Trump o el arte de tener la razón – Fabio Vélez

Trump o el arte de tener la razón – Fabio Vélez

Trump o el arte de tener la razón

 

 

 

Desde hace años, G. Lakoff y su equipo nos han venido alertando acerca de un prejuicio harto extendido y que parece embargarnos a todos más o menos por igual, con nefastas consecuencias en todo caso. Este, denominado “trampa racionalista”, sostiene lo siguiente: que es falso suponer una razón pura o, dicho de otro modo, libre de sesgos y pasiones, y que, en virtud de lo anterior, los tan manidos “hechos” ni ostentan la fuerza de la evidencia, ni a estos ha de secundarle una adhesión súbita o cosa parecida. Sobra decir que la llegada de Trump al poder es prueba, no única pero sí ejemplar, de que Lakoff –y antes otros como Spinoza o Maquiavelo– no andaban del todo equivocados.

Pues bien, tras detenerme estas últimas semanas en el análisis de su nutrida colección de afrentas, he podido constatar, no sin cierto estupor, que Trump hace gala de una pericia inusual en el campo de la sofística y, en concreto, en el uso y abuso del argumento ad personam. Lean bien: ad personam, no ad hominem. Esta aparente, aunque falsa, sinonimia ameritaría alguna suerte escrutinio. Sea.

No parece casual, a este respecto, que en su lista de útiles efectivos para ese distinguido arte de la dialéctica, Schopenhauer optara por orillarlo nada menos que a modo de colofón. Según él, el problema, fruto de la erística (pues de esta se trataba), se debía a que lejos de ocuparnos genuinamente en el esclarecimiento de la verdad, nos parecíamos conformar, en un sutil pero hondo desplazamiento, con la mera obtención de la razón. Se comprende, de esta guisa, el contexto forzado y limítrofe que Schopenhauer, pese a todo, aceptaba dar a la estrategia falaz: « [el uso del argumento ad personam hace alarde] cuando se advierte que el adversario es superior y se las tiene de perder, se procede ofensiva, grosera y ultrajantemente».

Si entiendo bien la argucia, esta, cual extrema ratio, apelaba a lo peor del ser humano: la vileza y la violencia. Aceptado lo cual, no era menos cierto que Schopenhauer hacía corresponder el éxito de su popularidad con el hecho de que todo el mundo pudiera, “democráticamente”, ponerla en práctica, esto es, realizarla sin especiales impedimentos. Ello no obstaba para que, a línea seguida, el filósofo lanzara asimismo una preocupante advertencia: una réplica de igual o superior intensidad transformaría inexorablemente a toda querella inicial en «pelea, duelo o proceso por injurias».

Si a lo anterior se suma además su especial predilección por la exornación retórica, y en particular por la hipérbole, la mise en place debería despertar cierta alarma.
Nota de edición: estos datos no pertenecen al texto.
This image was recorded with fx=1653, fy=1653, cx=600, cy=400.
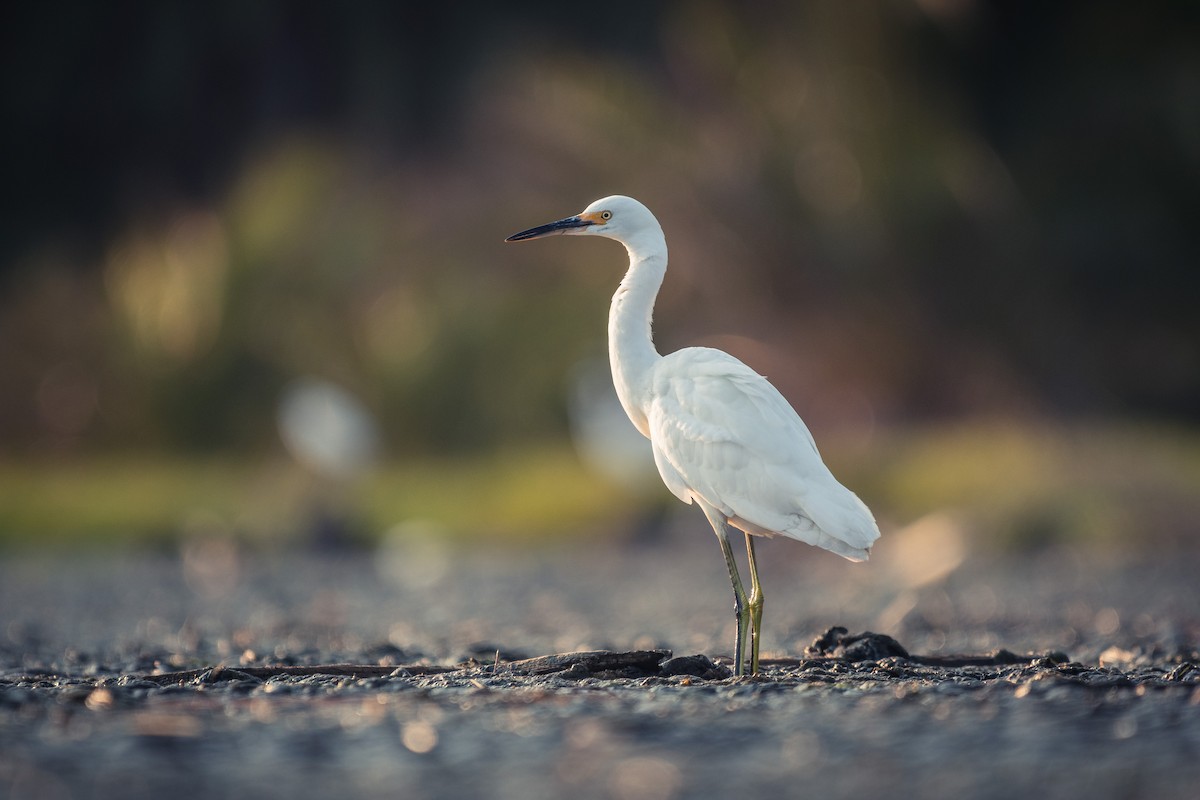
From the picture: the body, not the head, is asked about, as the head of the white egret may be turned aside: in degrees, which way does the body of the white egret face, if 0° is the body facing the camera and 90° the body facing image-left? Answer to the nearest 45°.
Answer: approximately 90°
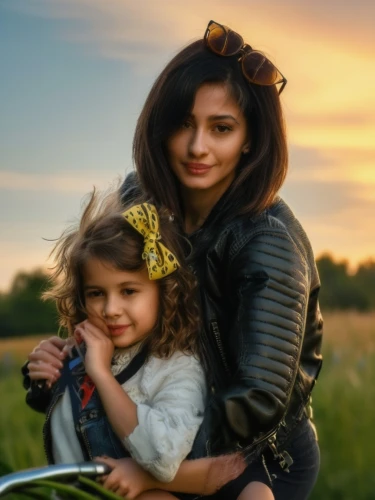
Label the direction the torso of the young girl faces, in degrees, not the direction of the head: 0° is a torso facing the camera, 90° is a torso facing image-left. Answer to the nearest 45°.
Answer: approximately 45°

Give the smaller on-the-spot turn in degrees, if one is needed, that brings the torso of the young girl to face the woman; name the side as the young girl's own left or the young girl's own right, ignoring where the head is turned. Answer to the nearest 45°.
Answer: approximately 180°

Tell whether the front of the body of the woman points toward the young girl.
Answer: yes

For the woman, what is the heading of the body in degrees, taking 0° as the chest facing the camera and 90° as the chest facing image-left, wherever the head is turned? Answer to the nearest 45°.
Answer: approximately 45°
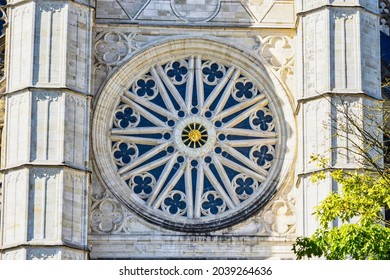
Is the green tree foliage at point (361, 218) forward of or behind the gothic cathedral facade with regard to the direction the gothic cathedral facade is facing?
forward

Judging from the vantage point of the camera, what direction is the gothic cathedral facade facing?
facing the viewer
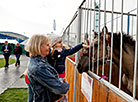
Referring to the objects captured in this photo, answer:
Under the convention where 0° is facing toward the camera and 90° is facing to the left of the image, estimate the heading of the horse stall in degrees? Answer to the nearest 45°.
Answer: approximately 45°

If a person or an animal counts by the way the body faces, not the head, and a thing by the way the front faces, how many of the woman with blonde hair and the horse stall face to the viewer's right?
1

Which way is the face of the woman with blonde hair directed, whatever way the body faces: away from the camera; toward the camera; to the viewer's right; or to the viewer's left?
to the viewer's right

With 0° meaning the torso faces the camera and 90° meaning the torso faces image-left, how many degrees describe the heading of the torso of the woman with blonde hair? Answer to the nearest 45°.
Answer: approximately 270°

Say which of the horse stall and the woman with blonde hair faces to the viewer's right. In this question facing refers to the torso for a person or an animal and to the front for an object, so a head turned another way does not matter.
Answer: the woman with blonde hair

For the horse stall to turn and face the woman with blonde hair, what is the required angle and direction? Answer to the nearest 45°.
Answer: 0° — it already faces them

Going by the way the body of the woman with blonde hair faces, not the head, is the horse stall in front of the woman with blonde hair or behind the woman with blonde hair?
in front
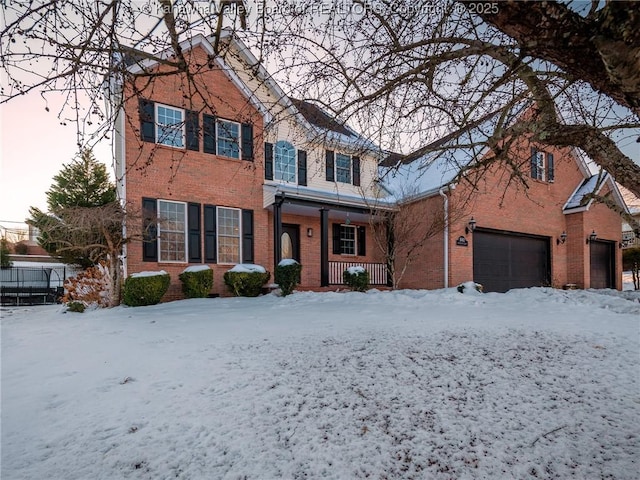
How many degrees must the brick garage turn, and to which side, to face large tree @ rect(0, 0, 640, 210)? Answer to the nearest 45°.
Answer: approximately 45° to its right

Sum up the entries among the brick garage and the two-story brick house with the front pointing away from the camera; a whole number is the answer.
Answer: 0

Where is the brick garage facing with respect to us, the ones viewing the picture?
facing the viewer and to the right of the viewer

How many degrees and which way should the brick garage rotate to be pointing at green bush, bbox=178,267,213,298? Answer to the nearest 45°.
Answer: approximately 90° to its right

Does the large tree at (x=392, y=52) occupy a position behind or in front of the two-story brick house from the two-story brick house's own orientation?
in front

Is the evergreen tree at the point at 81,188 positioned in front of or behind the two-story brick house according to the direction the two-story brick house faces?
behind
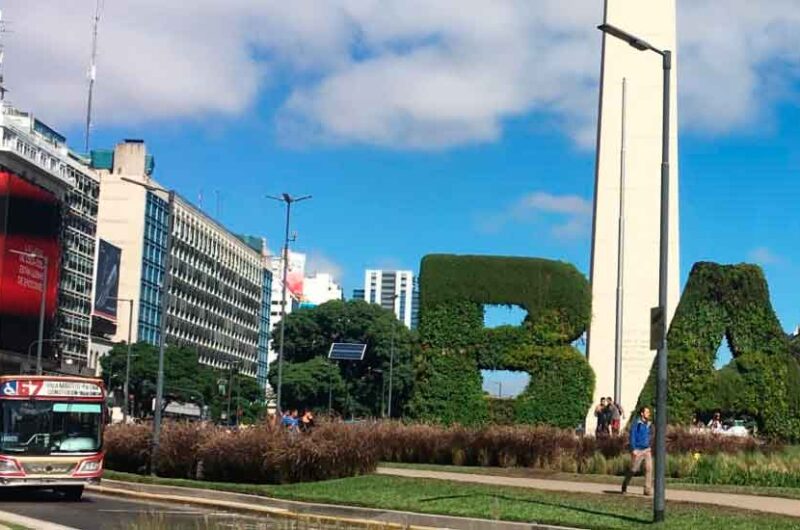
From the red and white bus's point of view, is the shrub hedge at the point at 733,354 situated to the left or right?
on its left

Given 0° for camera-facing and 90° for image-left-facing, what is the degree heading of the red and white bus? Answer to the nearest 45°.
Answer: approximately 0°

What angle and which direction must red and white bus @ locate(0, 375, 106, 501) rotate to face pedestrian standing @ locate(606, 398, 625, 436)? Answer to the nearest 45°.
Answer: approximately 90° to its left

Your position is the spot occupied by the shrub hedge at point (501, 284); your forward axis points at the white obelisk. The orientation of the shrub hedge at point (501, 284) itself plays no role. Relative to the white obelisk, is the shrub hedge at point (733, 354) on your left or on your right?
right

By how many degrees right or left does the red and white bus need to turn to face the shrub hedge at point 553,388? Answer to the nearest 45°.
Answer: approximately 135° to its left

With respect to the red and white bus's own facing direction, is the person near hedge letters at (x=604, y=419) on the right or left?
on its left

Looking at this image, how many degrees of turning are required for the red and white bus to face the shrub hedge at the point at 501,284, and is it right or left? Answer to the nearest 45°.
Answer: approximately 135° to its left
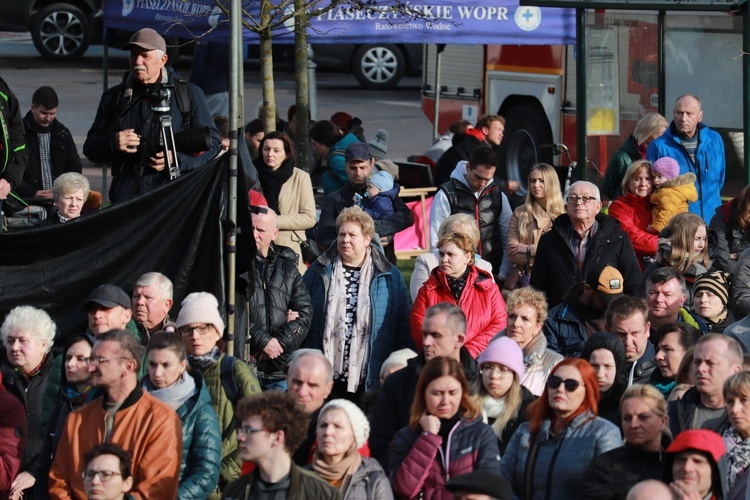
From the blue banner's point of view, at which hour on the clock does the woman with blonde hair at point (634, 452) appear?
The woman with blonde hair is roughly at 12 o'clock from the blue banner.

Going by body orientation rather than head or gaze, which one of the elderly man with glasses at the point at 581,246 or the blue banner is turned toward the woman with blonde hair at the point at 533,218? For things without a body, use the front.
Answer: the blue banner

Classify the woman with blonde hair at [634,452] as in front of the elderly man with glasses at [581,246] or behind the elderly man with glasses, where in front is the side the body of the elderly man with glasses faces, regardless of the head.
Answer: in front

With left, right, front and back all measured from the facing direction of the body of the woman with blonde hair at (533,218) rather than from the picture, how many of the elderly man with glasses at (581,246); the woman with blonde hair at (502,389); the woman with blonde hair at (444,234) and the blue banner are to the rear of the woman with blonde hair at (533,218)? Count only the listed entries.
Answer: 1

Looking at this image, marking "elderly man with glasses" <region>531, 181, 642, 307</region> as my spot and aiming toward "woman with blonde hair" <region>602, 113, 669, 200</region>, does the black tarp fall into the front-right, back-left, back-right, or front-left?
back-left

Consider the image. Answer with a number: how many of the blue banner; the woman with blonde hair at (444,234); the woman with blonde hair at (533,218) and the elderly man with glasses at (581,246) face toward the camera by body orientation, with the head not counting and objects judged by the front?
4

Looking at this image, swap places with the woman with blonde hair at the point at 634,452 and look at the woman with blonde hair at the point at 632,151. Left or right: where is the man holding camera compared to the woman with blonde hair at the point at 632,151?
left

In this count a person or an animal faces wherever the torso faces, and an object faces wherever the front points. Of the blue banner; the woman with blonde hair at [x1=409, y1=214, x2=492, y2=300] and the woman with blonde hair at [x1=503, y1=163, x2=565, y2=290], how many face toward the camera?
3

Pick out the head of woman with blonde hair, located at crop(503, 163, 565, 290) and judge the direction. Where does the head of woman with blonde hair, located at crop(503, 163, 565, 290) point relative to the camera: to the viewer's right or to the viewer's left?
to the viewer's left

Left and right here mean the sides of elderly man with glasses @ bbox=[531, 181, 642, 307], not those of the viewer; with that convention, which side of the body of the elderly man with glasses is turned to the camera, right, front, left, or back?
front

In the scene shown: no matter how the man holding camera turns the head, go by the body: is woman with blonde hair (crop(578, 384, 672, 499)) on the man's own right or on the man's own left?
on the man's own left
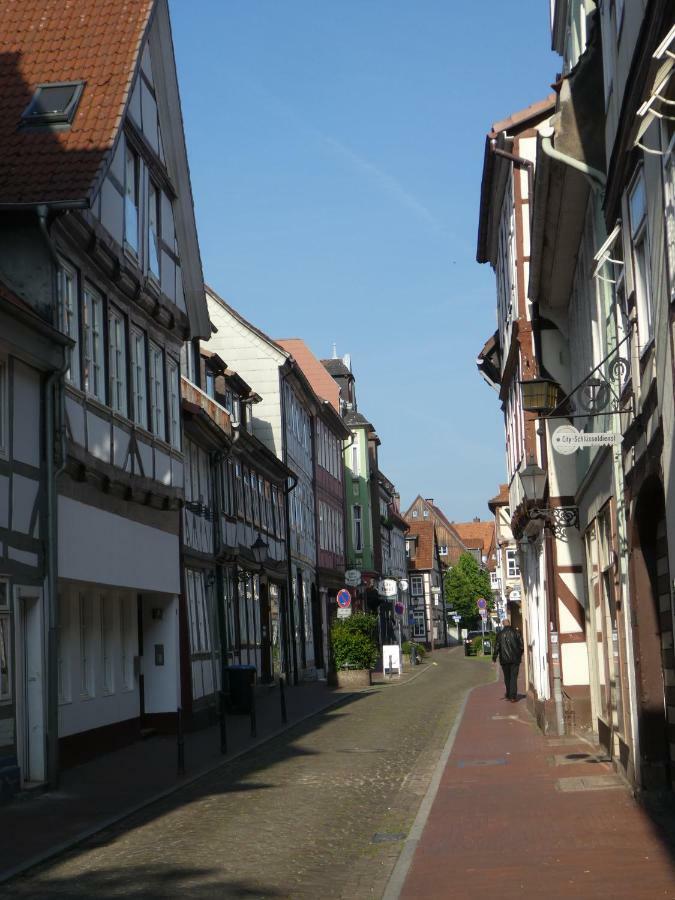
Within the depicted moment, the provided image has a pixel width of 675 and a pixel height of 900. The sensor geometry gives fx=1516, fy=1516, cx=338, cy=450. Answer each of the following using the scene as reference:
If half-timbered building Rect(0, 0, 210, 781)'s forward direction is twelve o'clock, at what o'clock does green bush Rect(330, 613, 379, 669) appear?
The green bush is roughly at 8 o'clock from the half-timbered building.

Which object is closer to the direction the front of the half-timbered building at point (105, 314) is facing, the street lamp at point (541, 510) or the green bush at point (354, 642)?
the street lamp

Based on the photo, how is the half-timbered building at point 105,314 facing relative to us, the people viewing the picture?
facing the viewer and to the right of the viewer

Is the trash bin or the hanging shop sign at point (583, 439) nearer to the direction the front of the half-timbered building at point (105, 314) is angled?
the hanging shop sign

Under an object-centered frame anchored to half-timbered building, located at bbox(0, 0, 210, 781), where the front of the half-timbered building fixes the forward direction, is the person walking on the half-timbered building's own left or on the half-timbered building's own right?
on the half-timbered building's own left

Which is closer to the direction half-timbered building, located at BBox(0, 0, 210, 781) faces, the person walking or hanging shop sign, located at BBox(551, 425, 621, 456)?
the hanging shop sign

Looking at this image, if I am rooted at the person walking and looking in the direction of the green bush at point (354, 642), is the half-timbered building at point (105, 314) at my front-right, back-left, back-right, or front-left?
back-left

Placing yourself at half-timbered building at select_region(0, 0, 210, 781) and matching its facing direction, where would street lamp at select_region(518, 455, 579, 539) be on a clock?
The street lamp is roughly at 11 o'clock from the half-timbered building.
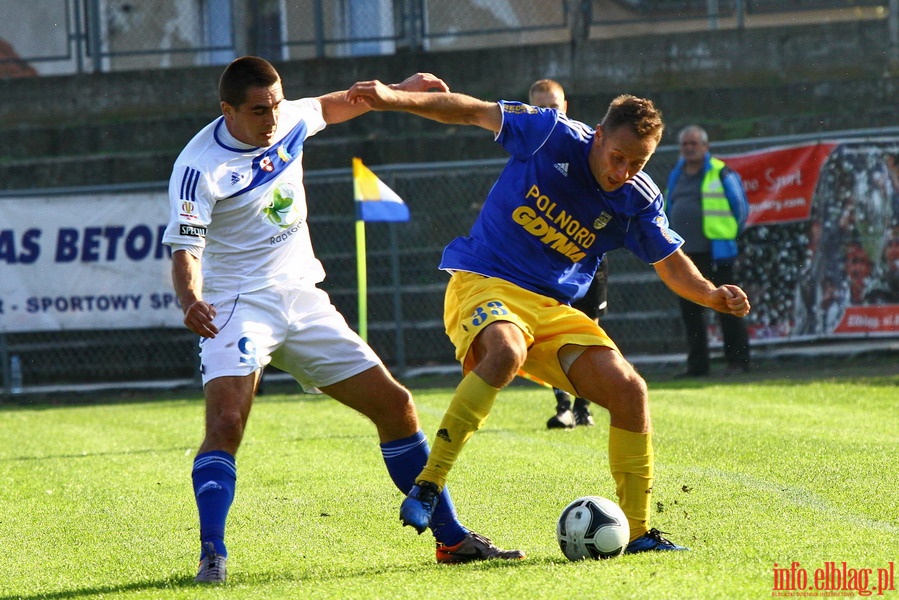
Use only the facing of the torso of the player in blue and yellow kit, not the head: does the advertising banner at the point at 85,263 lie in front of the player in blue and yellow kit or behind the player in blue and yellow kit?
behind

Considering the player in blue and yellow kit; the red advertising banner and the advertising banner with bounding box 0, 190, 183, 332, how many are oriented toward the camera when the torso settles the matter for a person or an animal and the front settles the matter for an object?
3

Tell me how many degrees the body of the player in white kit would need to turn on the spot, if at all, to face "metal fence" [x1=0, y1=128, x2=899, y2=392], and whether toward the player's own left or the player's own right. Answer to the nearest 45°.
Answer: approximately 135° to the player's own left

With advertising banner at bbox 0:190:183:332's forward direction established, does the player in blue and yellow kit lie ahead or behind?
ahead

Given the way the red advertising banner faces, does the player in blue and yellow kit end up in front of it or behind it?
in front

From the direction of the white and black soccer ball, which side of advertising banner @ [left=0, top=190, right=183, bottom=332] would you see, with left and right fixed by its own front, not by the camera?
front

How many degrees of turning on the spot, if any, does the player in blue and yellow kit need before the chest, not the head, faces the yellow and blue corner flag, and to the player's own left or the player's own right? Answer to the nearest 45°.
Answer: approximately 180°

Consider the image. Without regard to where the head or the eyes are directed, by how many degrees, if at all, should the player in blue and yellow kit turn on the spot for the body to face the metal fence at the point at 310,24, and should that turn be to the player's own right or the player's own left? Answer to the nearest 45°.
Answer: approximately 180°

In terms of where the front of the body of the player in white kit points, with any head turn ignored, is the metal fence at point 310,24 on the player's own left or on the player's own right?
on the player's own left
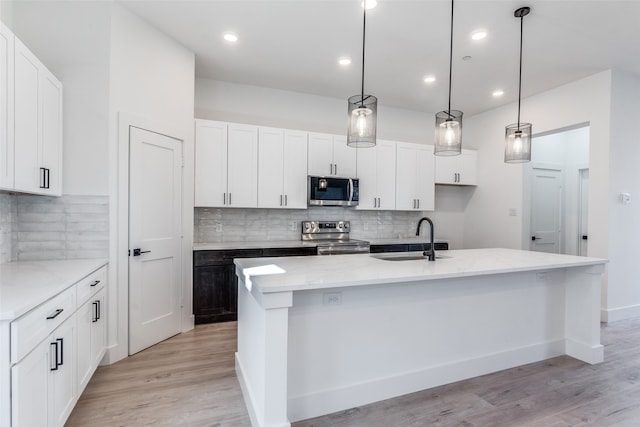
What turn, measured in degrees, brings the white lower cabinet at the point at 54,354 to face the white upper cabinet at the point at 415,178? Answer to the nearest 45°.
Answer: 0° — it already faces it

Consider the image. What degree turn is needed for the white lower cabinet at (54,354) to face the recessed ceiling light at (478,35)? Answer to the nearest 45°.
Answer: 0° — it already faces it

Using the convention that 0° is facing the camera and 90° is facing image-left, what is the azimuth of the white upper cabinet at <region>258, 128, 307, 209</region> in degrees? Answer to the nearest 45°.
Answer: approximately 0°

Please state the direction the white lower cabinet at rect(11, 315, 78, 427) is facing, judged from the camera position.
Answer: facing to the right of the viewer

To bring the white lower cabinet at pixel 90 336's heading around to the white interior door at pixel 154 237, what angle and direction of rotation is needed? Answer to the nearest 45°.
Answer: approximately 45° to its left

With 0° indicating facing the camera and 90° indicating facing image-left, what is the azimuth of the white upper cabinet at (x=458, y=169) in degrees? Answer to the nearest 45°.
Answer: approximately 0°

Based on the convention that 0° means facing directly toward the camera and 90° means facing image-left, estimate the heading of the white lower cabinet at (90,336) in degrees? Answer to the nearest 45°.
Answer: approximately 270°

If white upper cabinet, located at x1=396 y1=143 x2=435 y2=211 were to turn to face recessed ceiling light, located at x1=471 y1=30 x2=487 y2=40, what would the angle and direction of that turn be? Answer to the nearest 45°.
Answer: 0° — it already faces it
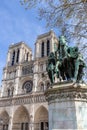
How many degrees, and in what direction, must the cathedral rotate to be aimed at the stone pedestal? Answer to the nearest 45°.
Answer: approximately 45° to its left

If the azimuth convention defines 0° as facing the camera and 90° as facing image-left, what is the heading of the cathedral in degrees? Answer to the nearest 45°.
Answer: approximately 45°

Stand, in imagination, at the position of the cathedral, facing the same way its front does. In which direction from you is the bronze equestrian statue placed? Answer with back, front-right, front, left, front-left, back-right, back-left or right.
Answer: front-left
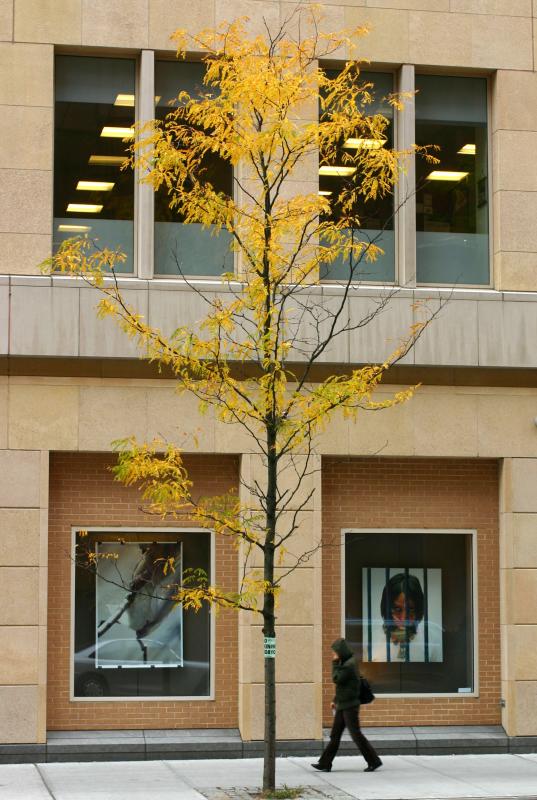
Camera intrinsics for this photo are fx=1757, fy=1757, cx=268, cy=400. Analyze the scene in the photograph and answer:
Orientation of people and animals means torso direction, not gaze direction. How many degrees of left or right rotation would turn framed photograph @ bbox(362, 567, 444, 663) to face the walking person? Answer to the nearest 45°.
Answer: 0° — it already faces them

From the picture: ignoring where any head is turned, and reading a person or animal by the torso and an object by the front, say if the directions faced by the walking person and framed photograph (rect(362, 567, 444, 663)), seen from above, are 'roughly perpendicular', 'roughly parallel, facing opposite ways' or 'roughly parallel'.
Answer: roughly perpendicular

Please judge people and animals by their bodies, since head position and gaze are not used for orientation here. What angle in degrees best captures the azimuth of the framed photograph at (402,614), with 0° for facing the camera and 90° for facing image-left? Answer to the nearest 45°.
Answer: approximately 0°

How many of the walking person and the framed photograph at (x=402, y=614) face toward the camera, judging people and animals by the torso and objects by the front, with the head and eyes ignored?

Solo a modo de ejemplo –y dando por supuesto que D. Trump haya escrito de su puño y letra sus gestas biográficas (por ej., Trump. The Art of the Deal)– sirva este consejo mefistofélico del magnate: «La clave para la auto-promoción es la bravuconada. Yo juego con las fantasías de la gente (…) A esto lo denomino hipérbole veraz. Es una manera inocente de exageración».

En virtud de lo dicho, no parece superfluo airear alguna suerte de corolario. Por lo pronto, y si alcanzo a entrever correctamente lo que está en juego, todo parece indicar que tendremos que empezar a desarrollar una paciencia extraordinaria para no vernos inmersos en altercados que, me temo, irán normalizándose paulatinamente. En efecto, tratándose del presidente de EE. UU., va a resultar sumamente complicado seguir la máxima de Aristóteles, es decir, aquella que prudentemente nos aconsejaba ignorar a todo aquel que nos saliera al paso con deseos de pleito, y máxime si al susodicho le precedía la cuestionable fama de pendenciero (como parece el caso).

Por ello, y como antídoto inmediato, se me ocurre que tal vez no fuera un dislate empezar a distribuir y divulgar entre la población el Diálogo de la verdadera honra militar (1566) de Gerónimo Ximénez de Urrea, tratado en el que se socavaba cualquier conato de honra o vanidad huecas, y se reprendía toda forma de duelo como método resolutivo. Y es que, huelga aceptarlo, estos “nuevos” usos y costumbres nos retrotraen a otros siglos, más cercanos sin duda al célebre parlamento del conde Lozano en Las mocedades del Cid: «Confieso que fue locura, / mas no la quiera enmendar». Pues eso: «sostenella y no enmendalla».